Avery looks like she’s about to pass out. “Are you kidding me?”

“No, I’m not. You might stay here a couple of weeks and decide this isn’t for you, or you might stay here a couple of weeks and decide that there’s nothing else that makes you happier. Either way, you’ll know a lot more about what you want after you’ve been here for a while.” Avery looks like she’s about to cry. “Where do you keep your stuff?”

“At home. In the attic.”

“Well, go home and start packing,” I say, happy with my spur-of-the-moment decision to become a quasi employer. “When do you go to school?”

“Monday, Wednesday, and Friday from ten until noon and Tuesday and Thursday from eleven until three, so I could work in the gallery Monday, Wednesday, and Friday from one to five, maybe come in and paint some on Tuesday and Thursday, and then what about Saturday?”

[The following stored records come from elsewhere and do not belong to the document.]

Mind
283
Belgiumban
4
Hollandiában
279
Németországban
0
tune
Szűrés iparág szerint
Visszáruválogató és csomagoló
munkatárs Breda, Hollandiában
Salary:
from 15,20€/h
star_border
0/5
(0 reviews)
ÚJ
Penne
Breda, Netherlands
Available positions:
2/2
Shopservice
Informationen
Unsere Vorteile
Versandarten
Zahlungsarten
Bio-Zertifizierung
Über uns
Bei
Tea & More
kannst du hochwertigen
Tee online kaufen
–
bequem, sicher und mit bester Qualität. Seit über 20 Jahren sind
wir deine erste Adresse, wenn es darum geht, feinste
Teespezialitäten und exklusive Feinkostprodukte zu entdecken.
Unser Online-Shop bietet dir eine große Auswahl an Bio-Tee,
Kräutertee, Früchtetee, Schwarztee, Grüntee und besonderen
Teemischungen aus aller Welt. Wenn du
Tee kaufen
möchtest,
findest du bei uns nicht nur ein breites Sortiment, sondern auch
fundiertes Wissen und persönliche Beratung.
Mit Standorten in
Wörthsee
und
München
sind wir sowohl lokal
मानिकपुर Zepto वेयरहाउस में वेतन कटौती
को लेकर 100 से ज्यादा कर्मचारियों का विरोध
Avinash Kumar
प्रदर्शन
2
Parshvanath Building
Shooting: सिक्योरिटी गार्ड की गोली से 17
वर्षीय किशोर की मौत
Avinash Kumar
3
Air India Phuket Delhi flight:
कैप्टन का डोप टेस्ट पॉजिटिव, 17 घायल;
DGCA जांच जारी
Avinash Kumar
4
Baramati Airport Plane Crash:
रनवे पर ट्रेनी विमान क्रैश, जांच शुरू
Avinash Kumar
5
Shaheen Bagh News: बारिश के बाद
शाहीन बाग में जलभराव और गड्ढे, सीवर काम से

“I’m just doing Monday to Friday right now, and we can discuss your hours after you get all moved in—how about that?”

“Oh, okay,” she says. “So when can I move in?”

“How about next Monday?” I answer, thinking that would give me a few days to think up a job description.

“Great,” she says, beaming. “I’ll see you Monday at one, then?”

“Sounds good!”

I follow her down the stairs to the front door, wave good-bye, and watch as she gathers her long skirt and gets into a gorgeous little convertible Audi. As she drives away, I immediately start second-guessing myself. I mean, I don’t know that girl from Adam and I just issued a standing invitation for her to hang out in my gallery as much as she likes.

“Oh well,” I say aloud to my paintings. “At least I’ll have someone to talk to.”

I glance at the clock because I’m ready to go and see that it’s thirty minutes before closing time. I ponder that for a moment, then decide to take off early because I’m in charge of taking dinner to the conference room tonight and it’s not like people are lined up outside the door waiting to get in anyway.